» **Your goal**
Please copy the lines below word for word, beginning with the first line and stopping after the line that contains "right price and".

─── Task input ───

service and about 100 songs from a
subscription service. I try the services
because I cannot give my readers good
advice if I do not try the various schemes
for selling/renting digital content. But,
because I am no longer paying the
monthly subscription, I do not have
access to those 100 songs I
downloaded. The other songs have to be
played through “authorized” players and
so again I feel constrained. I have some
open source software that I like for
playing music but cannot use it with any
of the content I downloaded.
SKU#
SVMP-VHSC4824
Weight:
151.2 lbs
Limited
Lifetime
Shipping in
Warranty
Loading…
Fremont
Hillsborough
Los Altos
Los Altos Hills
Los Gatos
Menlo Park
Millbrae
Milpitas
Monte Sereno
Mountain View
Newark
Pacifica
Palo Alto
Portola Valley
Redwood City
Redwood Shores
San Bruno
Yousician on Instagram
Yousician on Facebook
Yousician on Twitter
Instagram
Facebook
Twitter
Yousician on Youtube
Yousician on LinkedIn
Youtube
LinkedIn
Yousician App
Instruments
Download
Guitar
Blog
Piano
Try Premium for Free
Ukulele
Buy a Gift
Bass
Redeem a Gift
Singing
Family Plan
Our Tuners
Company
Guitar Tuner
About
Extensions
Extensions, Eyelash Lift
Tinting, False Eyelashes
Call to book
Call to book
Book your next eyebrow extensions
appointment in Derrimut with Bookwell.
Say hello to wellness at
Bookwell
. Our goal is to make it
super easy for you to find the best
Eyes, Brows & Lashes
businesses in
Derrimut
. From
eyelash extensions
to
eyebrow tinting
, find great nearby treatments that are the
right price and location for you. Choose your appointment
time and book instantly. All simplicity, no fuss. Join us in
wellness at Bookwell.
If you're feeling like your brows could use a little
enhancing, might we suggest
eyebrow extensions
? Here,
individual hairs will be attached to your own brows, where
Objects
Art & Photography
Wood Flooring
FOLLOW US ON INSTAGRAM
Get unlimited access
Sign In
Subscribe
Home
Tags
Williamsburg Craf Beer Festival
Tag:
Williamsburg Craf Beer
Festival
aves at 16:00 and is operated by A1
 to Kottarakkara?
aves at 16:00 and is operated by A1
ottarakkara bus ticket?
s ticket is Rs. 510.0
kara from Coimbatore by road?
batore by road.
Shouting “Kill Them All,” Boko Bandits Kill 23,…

───

» **Answer**
service and about 100 songs from a
subscription service. I try the services
because I cannot give my readers good
advice if I do not try the various schemes
for selling/renting digital content. But,
because I am no longer paying the
monthly subscription, I do not have
access to those 100 songs I
downloaded. The other songs have to be
played through “authorized” players and
so again I feel constrained. I have some
open source software that I like for
playing music but cannot use it with any
of the content I downloaded.
SKU#
SVMP-VHSC4824
Weight:
151.2 lbs
Limited
Lifetime
Shipping in
Warranty
Loading…
Fremont
Hillsborough
Los Altos
Los Altos Hills
Los Gatos
Menlo Park
Millbrae
Milpitas
Monte Sereno
Mountain View
Newark
Pacifica
Palo Alto
Portola Valley
Redwood City
Redwood Shores
San Bruno
Yousician on Instagram
Yousician on Facebook
Yousician on Twitter
Instagram
Facebook
Twitter
Yousician on Youtube
Yousician on LinkedIn
Youtube
LinkedIn
Yousician App
Instruments
Download
Guitar
Blog
Piano
Try Premium for Free
Ukulele
Buy a Gift
Bass
Redeem a Gift
Singing
Family Plan
Our Tuners
Company
Guitar Tuner
About
Extensions
Extensions, Eyelash Lift
Tinting, False Eyelashes
Call to book
Call to book
Book your next eyebrow extensions
appointment in Derrimut with Bookwell.
Say hello to wellness at
Bookwell
. Our goal is to make it
super easy for you to find the best
Eyes, Brows & Lashes
businesses in
Derrimut
. From
eyelash extensions
to
eyebrow tinting
, find great nearby treatments that are the
right price and location for you. Choose your appointment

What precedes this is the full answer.